Nevertheless, I felt good about today's proceedings because the five judge panel seemed more engaged in my lawyer's arguments than they had in earlier arguments that day and certainly more open to our position than the previous judge in the lower court. Last time the judge showed up late, then we had to wait for court police to appear and much of the time the judge supported his head with his hands and had a look on his face indicating that he was bored with the proceedings. This time, all five judges seemed professional, focused, asked relevant questions and seemed somewhat familiar with the cases.

The questions the judges asked, about a dozen in total, almost all related to the one point we argued today. We claimed that the arbitration award was 'arbitrary' (which is prohibited by the English common law right of 'due process') because of the way in which it was calculated. Specifically, the investment bank had used the legal concept of 'lost profits' and applied it to how much more money they would have if a private equity financing had not been delayed by a year. We argued this methodology is arbitrary because of the high number of factors that affect this type of calculation (eg how much of the delay was due to the NY Times article, what if the markets had been better a year later instead of worse, how do they know what their investment return would have been on the money during that year) and the difficulty in measuring these types of variable precisely. We should know their verdict in one to two months.

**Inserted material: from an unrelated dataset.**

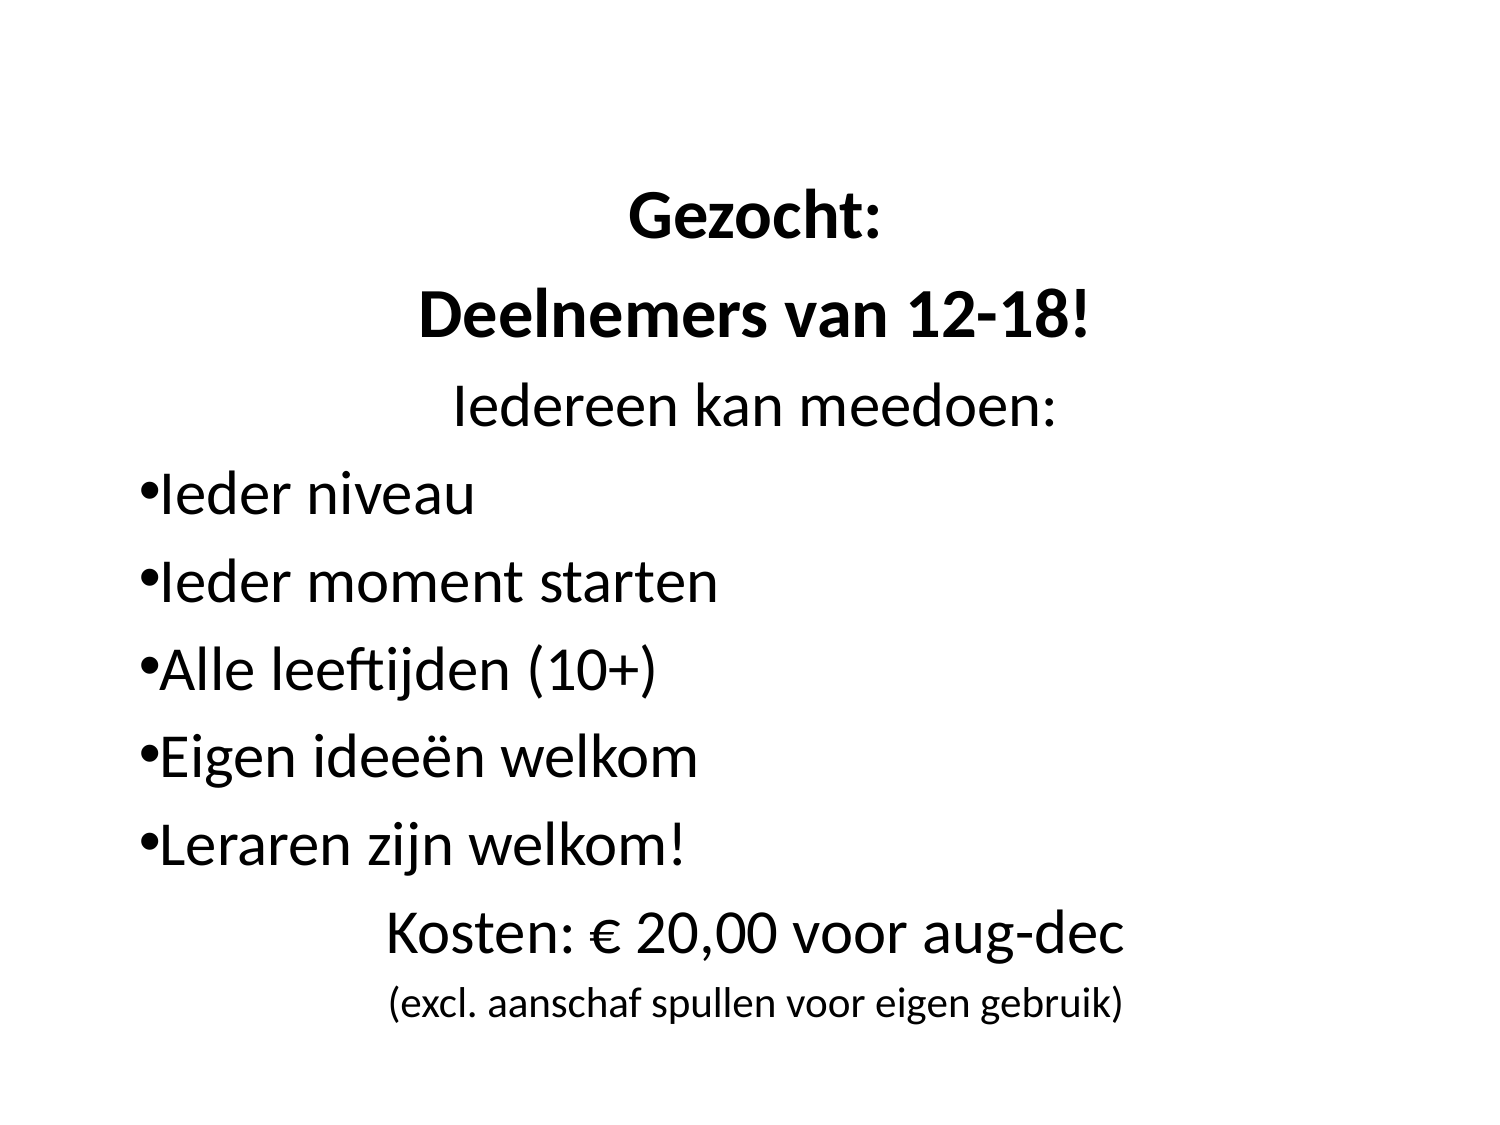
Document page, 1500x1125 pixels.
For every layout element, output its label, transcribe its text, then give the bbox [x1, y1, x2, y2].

subtitle Gezocht: Deelnemers van 12-18! Iedereen kan meedoen: Ieder niveau Ieder moment starten Alle leeftijden (10+) Eigen ideeën welkom Leraren zijn welkom! Kosten: € 20,00 voor aug-dec (excl. aanschaf spullen voor eigen gebruik) [123, 160, 1388, 1035]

This weekend Ali and I watched a Mel Gibson movie called, "Edge of Darkness" in which a whistle blower is threatened that he will be charged with murder if he doesn't stop bothering the powerful company. When the lead character protests that not only is he innocent but they don't have case he is told that doesn't matter because the damage from the accusation alone will cost him his job and the legal bills will bankrupt him. It made me think about my situation. It started when played the whistleblower and turned over emails to Congress I thought implicated the investment bank in a crime. It ended with the investment bank (which is run by a proud Russian immigrant who created a major firm despite only having a high school education) spending over $4.6M (they tried to stick me with their legal bill too) in legal fees and succeeded in driving me out of the industry and making me penniless. Its been frustrating that watch how easily the law allows itself to be used as a weapon by those with the money to hire unscrupulous corporate trial attorneys. But after six years I've come to realize that it is nice to be able to spend so much more time with my family.